I know you are not in the United States. I've known that. Nothing new. But look, I never meant to convey you lack morals, I just thought your views on this subject were lacking in them. That make sense? I thought my counterpoints explained that, maybe I failed in that respect... I can only take what I read on here and go with that, unfortunately I do not know you on a personal level where I may have a better understanding of what you post. So much is lost in text alone when having conversations and at times I do miss the finer points of expression via text, it is a downfall of mine.

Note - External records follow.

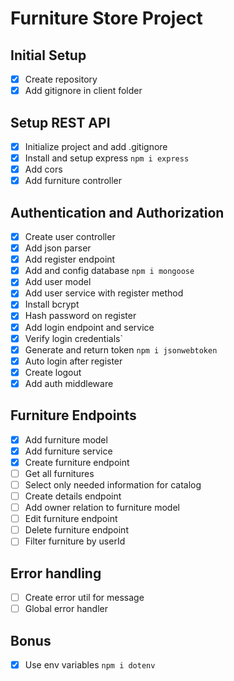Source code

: # Furniture Store Project

## Initial Setup
 - [x] Create repository
 - [x] Add gitignore in client folder

 ## Setup REST API
 - [x] Initialize project and add .gitignore
 - [x] Install and setup express `npm i express`
 - [x] Add cors
 - [x] Add furniture controller

 ## Authentication and Authorization
 - [x] Create user controller
 - [x] Add json parser
 - [x] Add register endpoint
 - [x] Add and config database `npm i mongoose`
 - [x] Add user model
 - [x] Add user service with register method
 - [x] Install bcrypt
 - [x] Hash password on register
 - [x] Add login endpoint and service
 - [x] Verify login credentials`
 - [x] Generate and return token `npm i jsonwebtoken`
 - [x] Auto login after register
 - [x] Create logout
 - [x] Add auth middleware

 ## Furniture Endpoints
 - [x] Add furniture model
 - [x] Add furniture service
 - [x] Create furniture endpoint
 - [ ] Get all furnitures
 - [ ] Select only needed information for catalog
 - [ ] Create details endpoint
 - [ ] Add owner relation to furniture model
 - [ ] Edit furniture endpoint
 - [ ] Delete furniture endpoint
 - [ ] Filter furniture by userId

 ## Error handling 
 - [ ] Create error util for message
 - [ ] Global error handler

 ## Bonus
 - [x] Use env variables `npm i dotenv`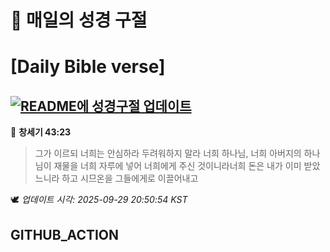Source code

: # 🙏 매일의 성경 구절
# [Daily Bible verse]
## [![README에 성경구절 업데이트](https://github.com/DONGSUKA/first_test/actions/workflows/update-readme-bible.yml/badge.svg)](https://github.com/DONGSUKA/first_test/actions/workflows/update-readme-bible.yml)
<!-- START_BIBLE_VERSE -->
📖 **창세기 43:23**
> 그가 이르되 너희는 안심하라 두려워하지 말라 너희 하나님, 너희 아버지의 하나님이 재물을 너희 자루에 넣어 너희에게 주신 것이니라너희 돈은 내가 이미 받았느니라 하고 시므온을 그들에게로 이끌어내고

🕊️ _업데이트 시각: 2025-09-29 20:50:54 KST_
  <!-- END_BIBLE_VERSE -->
## GITHUB_ACTION
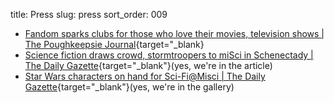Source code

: title: Press
slug: press
sort_order: 009

* [Fandom sparks clubs for those who love their movies, television shows | The Poughkeepsie Journal](https://www.poughkeepsiejournal.com/story/life/2018/06/21/hudson-valley-clubs-generate-fandom/714148002/){target="_blank}
* [Science fiction draws crowd, stormtroopers to miSci in Schenectady | The Daily Gazette](https://dailygazette.com/article/2019/08/10/science-fiction-draws-crowd-to-misci){target="_blank"}(yes, we're in the article)
* [Star Wars characters on hand for Sci-Fi@Misci | The Daily Gazette](https://dailygazette.com/galleries/2019/08/10/star-wars-characters-hand-sci-fimisci){target="_blank"}(yes, we're in the gallery)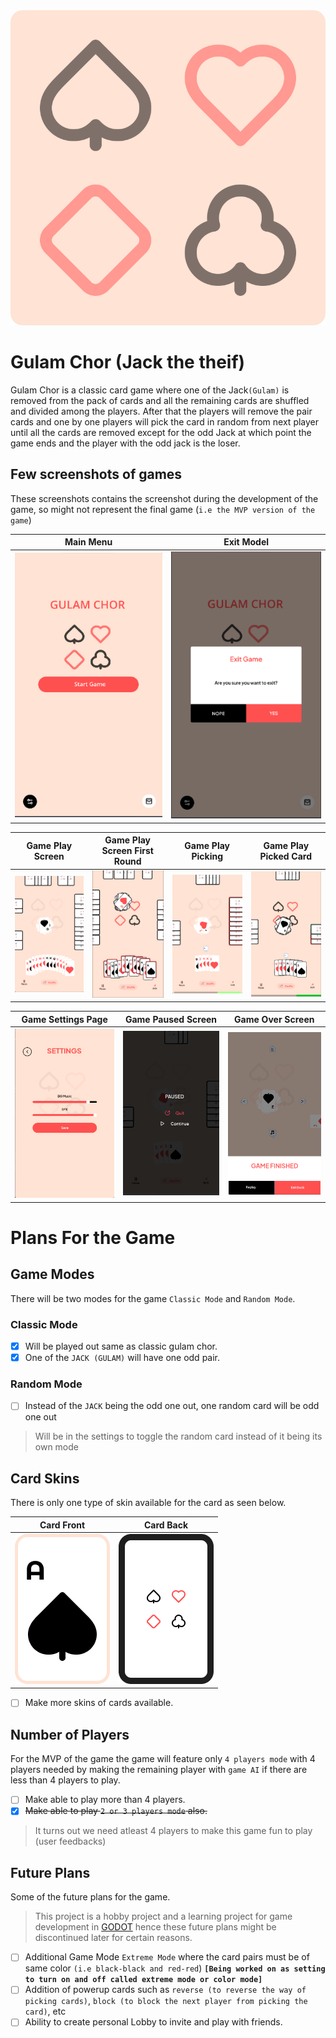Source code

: <div align="center">
    <img src="https://raw.githubusercontent.com/folktalesgaming/gulam-chor/a8ecd1813606b27f019c28d7374c721b9dd531d4/icon.svg" />
</div>

# Gulam Chor (Jack the theif)

Gulam Chor is a classic card game where one of the Jack`(Gulam)` is removed from the pack of cards and all the remaining cards are shuffled and divided among the players. After that the players will remove the pair cards and one by one players will pick the card in random from next player until all the cards are removed except for the odd Jack at which point the game ends and the player with the odd jack is the loser.

## Few screenshots of games

These screenshots contains the screenshot during the development of the game, so might not represent the final game (`i.e the MVP version of the game`)

**Main Menu** | **Exit Model**
--|--
![Main menu](https://github.com/folktalesgaming/gulam-chor/blob/main/git_assets/gulam_chor_main_menu.png?raw=true) | ![Exit Model](https://github.com/folktalesgaming/gulam-chor/blob/main/git_assets/gulam_chor_exit_popup.png?raw=true)

**Game Play Screen** | **Game Play Screen First Round** | **Game Play Picking** | **Game Play Picked Card**
--|--|--|--
![Game Play Screen](https://github.com/folktalesgaming/gulam-chor/blob/main/git_assets/gulam_chor_game_play.png?raw=true) | ![Game Play screen first round](https://github.com/folktalesgaming/gulam-chor/blob/main/git_assets/gulam_chor_game_play_first_round.png?raw=true) | ![Game Play Picking](https://github.com/folktalesgaming/gulam-chor/blob/main/git_assets/gulam_chor_picking.png?raw=true) | ![Game play picked](https://github.com/folktalesgaming/gulam-chor/blob/main/git_assets/gulam_chor_pick_by_player.png?raw=true)

**Game Settings Page** | **Game Paused Screen** | **Game Over Screen**
--|--|--
![Game setting page](https://github.com/folktalesgaming/gulam-chor/blob/main/git_assets/gulam_chor_settings.png?raw=true) | ![Game paused screen](https://github.com/folktalesgaming/gulam-chor/blob/main/git_assets/gulam_chor_paused.png?raw=true) | ![Game over screen](https://github.com/folktalesgaming/gulam-chor/blob/main/git_assets/gulam_chor_game_over.png?raw=true)

# Plans For the Game

## Game Modes

There will be two modes for the game `Classic Mode` and `Random Mode`.

### Classic Mode

- [x] Will be played out same as classic gulam chor.
- [x] One of the `JACK (GULAM)` will have one odd pair.

### Random Mode

- [ ] Instead of the `JACK` being the odd one out, one random card will be odd one out

> Will be in the settings to toggle the random card instead of it being its own mode

## Card Skins

There is only one type of skin available for the card as seen below.

**Card Front** | **Card Back**
--|--
![skin card front](https://github.com/folktalesgaming/gulam-chor/blob/main/Assets/UI/Cards/card_a_spade.png?raw=true) | ![skin card back](https://github.com/folktalesgaming/gulam-chor/blob/main/Assets/UI/Cards/new_card_back.png?raw=true)

- [ ] Make more skins of cards available.

## Number of Players

For the MVP of the game the game will feature only `4 players mode` with 4 players needed by making the remaining player with `game AI` if there are less than 4 players to play.

- [ ] Make able to play more than 4 players.
- [x] ~~Make able to play `2 or 3 players mode` also.~~

> It turns out we need atleast 4 players to make this game fun to play (user feedbacks)

## Future Plans

Some of the future plans for the game.

> This project is a hobby project and a learning project for game development in [GODOT](https://godotengine.org/) hence these future plans might be discontinued later for certain reasons.

- [ ] Additional Game Mode `Extreme Mode` where the card pairs must be of same color `(i.e black-black and red-red`) **`[Being worked on as setting to turn on and off called extreme mode or color mode]`**
- [ ] Addition of powerup cards such as `reverse (to reverse the way of picking cards)`, `block (to block the next player from picking the card)`, etc
- [ ] Ability to create personal Lobby to invite and play with friends.
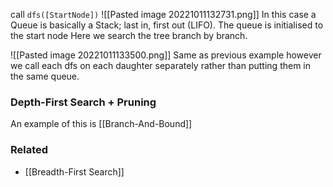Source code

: call `dfs([StartNode])`
![[Pasted image 20221011132731.png]]
In this case a Queue is basically a Stack; last in, first out (LIFO).
The queue is initialised to the start node
Here we search the tree branch by branch.

![[Pasted image 20221011133500.png]]
Same as previous example however we call each dfs on each daughter separately rather than putting them in the same queue.

### Depth-First Search + Pruning
An example of this is [[Branch-And-Bound]]

### Related
- [[Breadth-First Search]]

Maybe we are talking about two different patients. I've only applied physical restraints once myself and chemically restrained a slew of other patients. Its just not something I take lightly, which I thought you did. Anyways, my idea of a patient possibly needing a restraint procedure is usually the patient I meet where within the first minutes of arriving on the scene we are already in a physical situation that is not deescalated by other means. I took your examples to be the patients that hint at violence, had a previous episode of abnormal/violent behavior, and the like. I guess for me I tend to try and treat on the current situation and have yet to have a patient "turn". This may be the point where we are not seeing eye to eye, different experiences... different thinking process...
Anyways, try not to take it too personally, please. I've had my thoughts and viewed slammed on here more than once and I think I'm better since most of it. Hope this helps to ease tension and improve understanding.